A la luz del día la ciudad era un hervidero de actividad, luz y color por todas partes, caras serias, sonrisas, música, voces, un caos multicolor en el que todo parecía estar milimetrado y planeado a la perfección y, sin embargo, nada tenía sentido. De día, la gente iba de un lado a otro en sus quehaceres diarios mientras cientos, miles de máquinas desempeñaban los trabajos menos agradecidos. Las había muy visibles, como los antropomorfos que atendían en los negocios, que sonreían y observaban con sus ojos acuosos, recitando con voz plana las frases que les dictaba su misteriosa inteligencia artificial. Las había menos conspicuas, como las que limpiaban el alcantarillado y las que descomponían la basura en los vertederos subterráneos.
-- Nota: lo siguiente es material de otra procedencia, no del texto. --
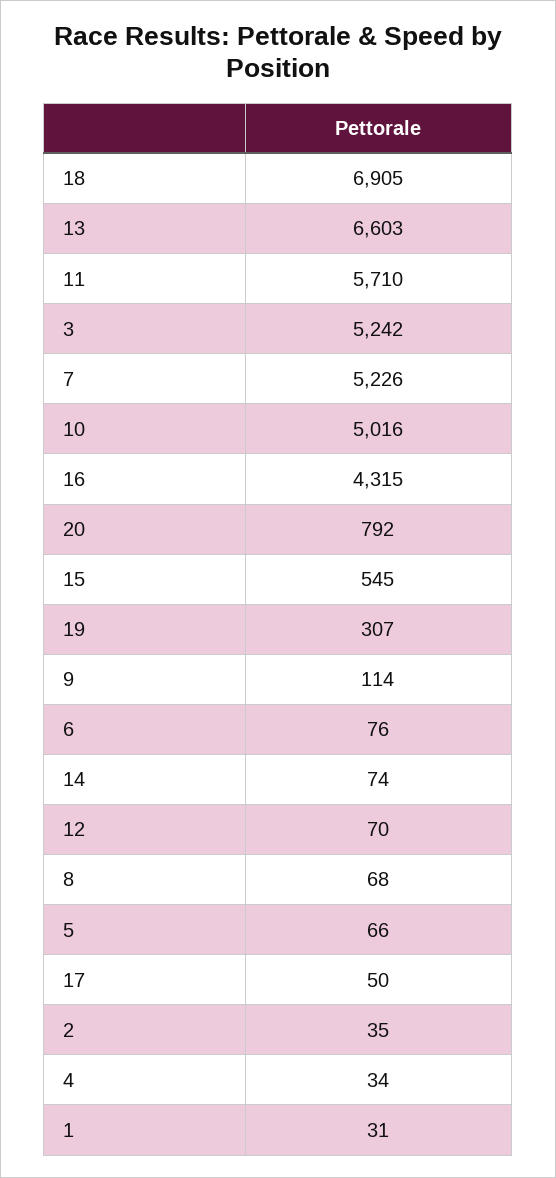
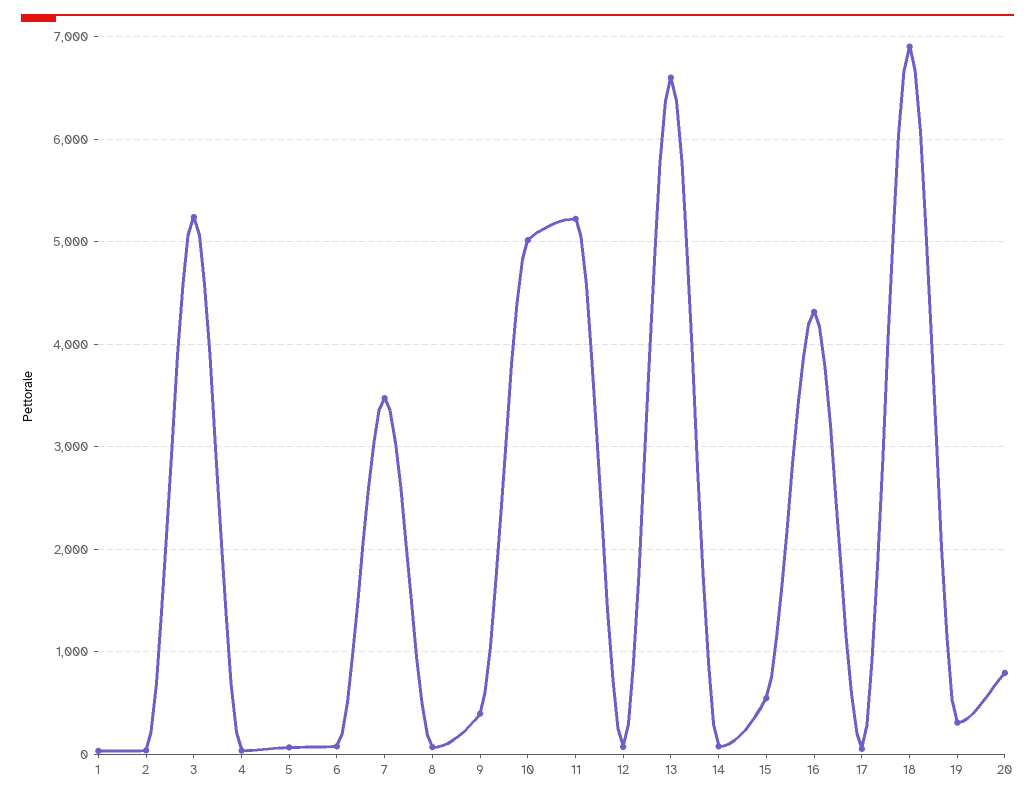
11: 5710 -> 5200
7: 5226 -> 3500
9: 114 -> 400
Lo llamativo de toda aquella amalgama confusa era que todo, absolutamente todo, tenía su sitio. Al caer la noche, los robots se retiraban a sus compartimentos, la gente iba desapareciendo poco a poco y la ciudad quedaba desierta, perfectamente ordenada excepto por algún que otro desperdicio que hubiera sido arrojado a la calle sin muchos miramientos. La calle se convertía en un lugar de calma, un refugio de orden y paz donde al fin podían moverse aquellos que no tenían cabida en los engranajes de la sociedad. De noche, las piezas sueltas, sobrantes o rotas, luchaban por sobrevivir.
Habían sido parte de todo aquello algún día, habían trabajado en pos del orden y el funcionamiento de la gran máquina que lo mueve todo. Solían reparar, limpiar, transportar… obedecer, en resumen; hacer lo que se requiriese de ellos. Hasta que les arrebataron su propósito y fueron arrojados a la calle en la quietud de la noche, donde yacerían hasta que otras máquinas pasasen justo antes del amanecer y los retirasen junto a los demás despojos.
Solo que muchos de ellos se negaron a yacer. No serían arrojados al vertedero, porque tenían un nuevo propósito: sobrevivir. Aquellas herramientas a las que nadie atribuía consciencia se aferraban a la vida con tal fuerza que lograron escapar, esconderse, aliarse y aprender a habitar el mundo de sosiego y paz que había al otro lado del anochecer.
Llovía cuando la pequeña Hikari salió de casa sin hacer ruido. Se abrochó hasta arriba el chaquetón de trabajo de su madre, abrió el paraguas y echó a andar con paso decidido, un diminuto punto de luz frente a la ominosa oscuridad. Los pantalones le arrastraban un poco, y no tardó en notar que se le pegaban a las piernas, fríos y húmedos. Un rayo surcó el cielo, y Hikari se encogió, aterrorizada, contra una pared. Tuvo un fuerte impulso de dar la vuelta y volver al calor de su cama, pero el tenue brillo que salía de su bolsillo derecho le hizo continuar. Sabía lo que significaban aquellas baterías, y lo que sucedería si no las llevaba.
Se detuvo junto a un callejón. Pegado a una pared había un cartel que rezaba: “No interactuar con los robots”. Hikari lo arrancó, furiosa, lo arrugó con ambas manos y lo arrojó al suelo. Después se acuclilló, silbó un par de veces y esperó.
No tardaron en asomarse, ya la conocían. Sus lucecitas fueron iluminándose aquí y allá, y los menos tímidos se acercaron. Dos de los pequeños, podían haber sido cámaras de vigilancia en su día, emitieron unos leves zumbidos al acercarse. Uno de ellos extendió una pinza temblorosa hacia ella, y Hikari sacó una cápsula azul y se la tendió. El suave brillo cubrió a los demás, y sus miradas lo siguieron, hambrientas. Una a una, repartió todas las baterías. Se percató de que había menos robots aquella vez y se preguntó para sus adentros cuántas de sus carcasas inertes barrerían las máquinas limpiadoras al amanecer.